Exodus Mandate Project founder and director retired U.S. Army Chaplain Lt. Col. E. Ray Moore explains here:
"The Call to Dunkirk is a special emergency effort to try to get other ministries, churches, pastors, and the major Christian right and pro-family movement to join with us and the other K-12 home-school ministries in rescuing the children from the public schools during the year 2009," he says.
"The real target of the liberals and the left has always been the children. And we can see in California where the conservatives won Proposition 8 — the vote [was] 52 to 48 [percent] — but…when Proposition 22 was voted on [in March 2000], they had a 61-percent margin of victory. So the culture is turning against Christianity and against the pro-family movement primarily because we've allowed our children to be educated in their schools," he adds. "They're converting our children; we're not converting them."
Perhaps it is the penchant of conservative Christianity to eschew critical thinking and education in general that is the problem. The oddity here is that, as with the cohort of home-schooled students at Patrick Henry College, the goal is to indoctrinate kids with immutable propositions in order then to send them into an alien world for which they lack the ability to navigate or understand. Yet the goal is for this naive and ignorant group of kids to change said world.
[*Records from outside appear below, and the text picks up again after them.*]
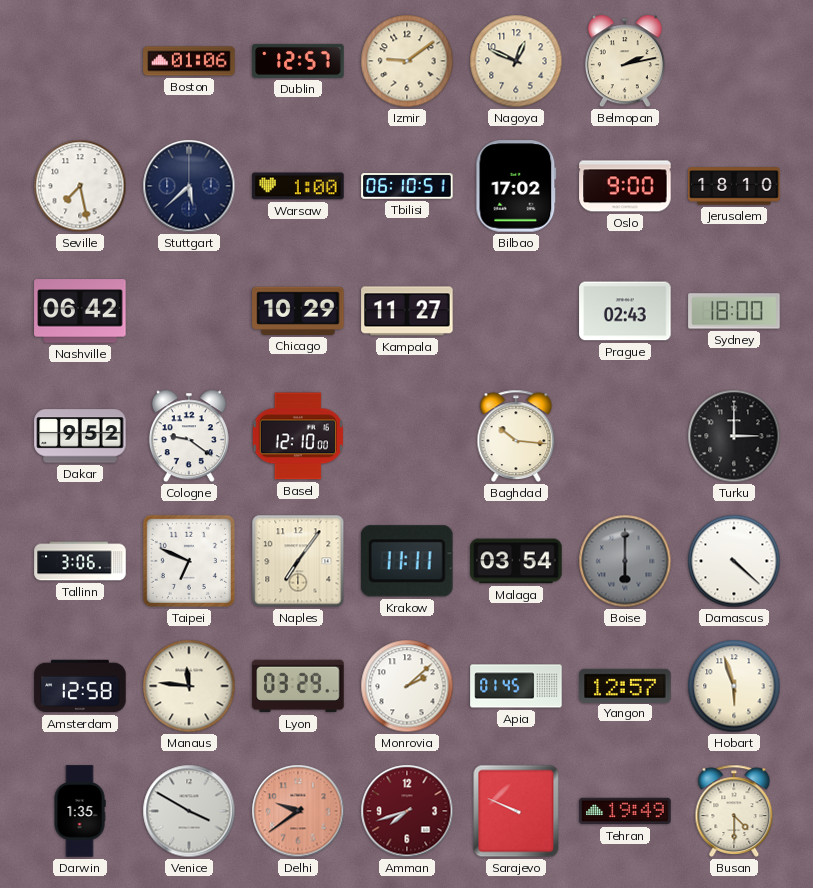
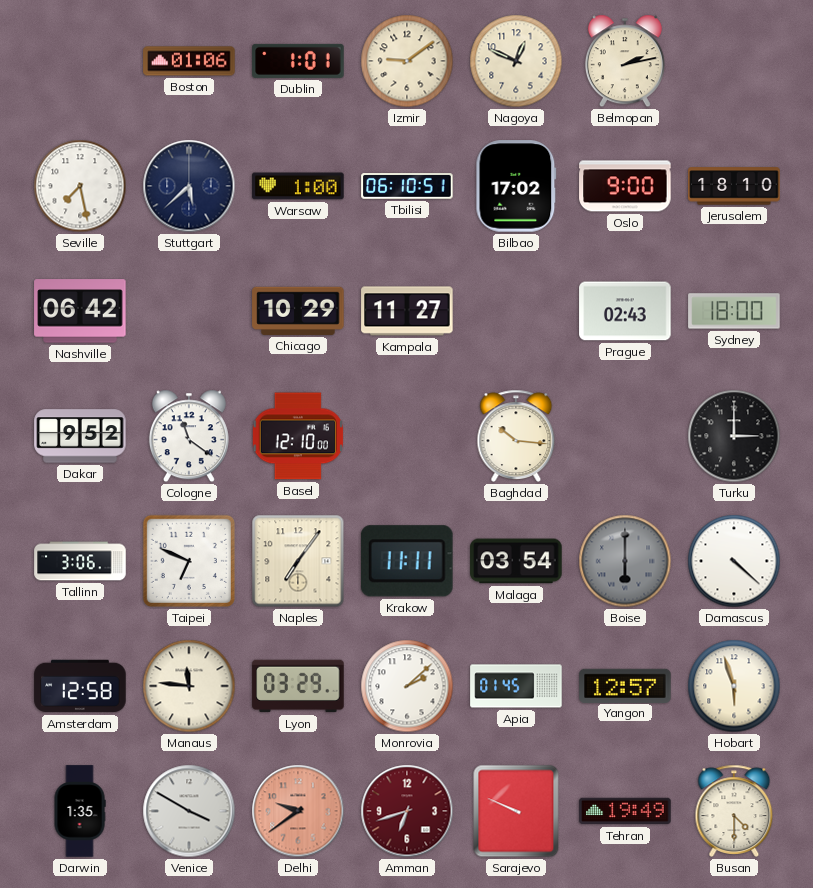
Dublin: 12:57 -> 1:01
Cologne: 9:21 -> 11:21
Amman: 7:42 -> 6:42
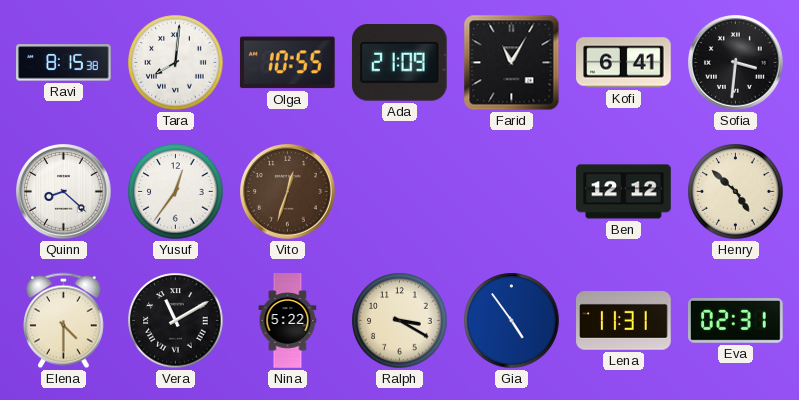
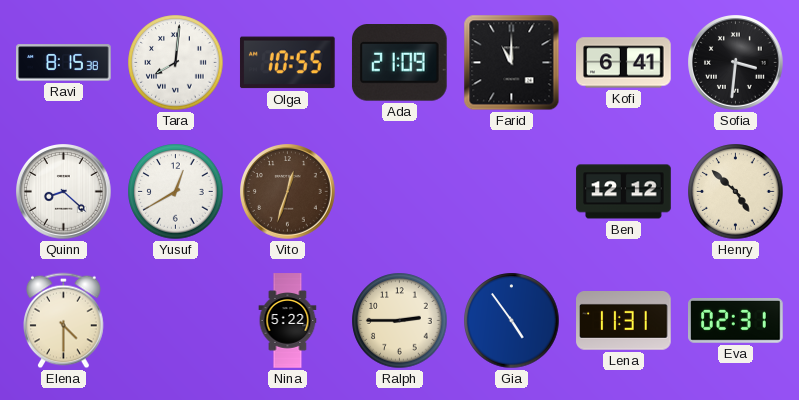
Farid: 11:05 -> 11:00
Yusuf: 12:36 -> 12:40
Vera: 11:10 -> none
Ralph: 3:20 -> 2:45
But Moore and Ivester may be right about one thing, the church is doing a poor job of educating kids. Indoctrinating will only create a facade of stability in the foundations of knowledge without developing the skills to critically engage a powerful set of structures that are counter-factual to what they are taught. The goal should be to develop an equally powerful set of critical tools to train kids in the discipline of discernment. However, this means a critical engagement of what they are being taught.
Teaching and indoctrination cannot truly co-exist. That is the problem, not what the schools may or may not be teaching kids.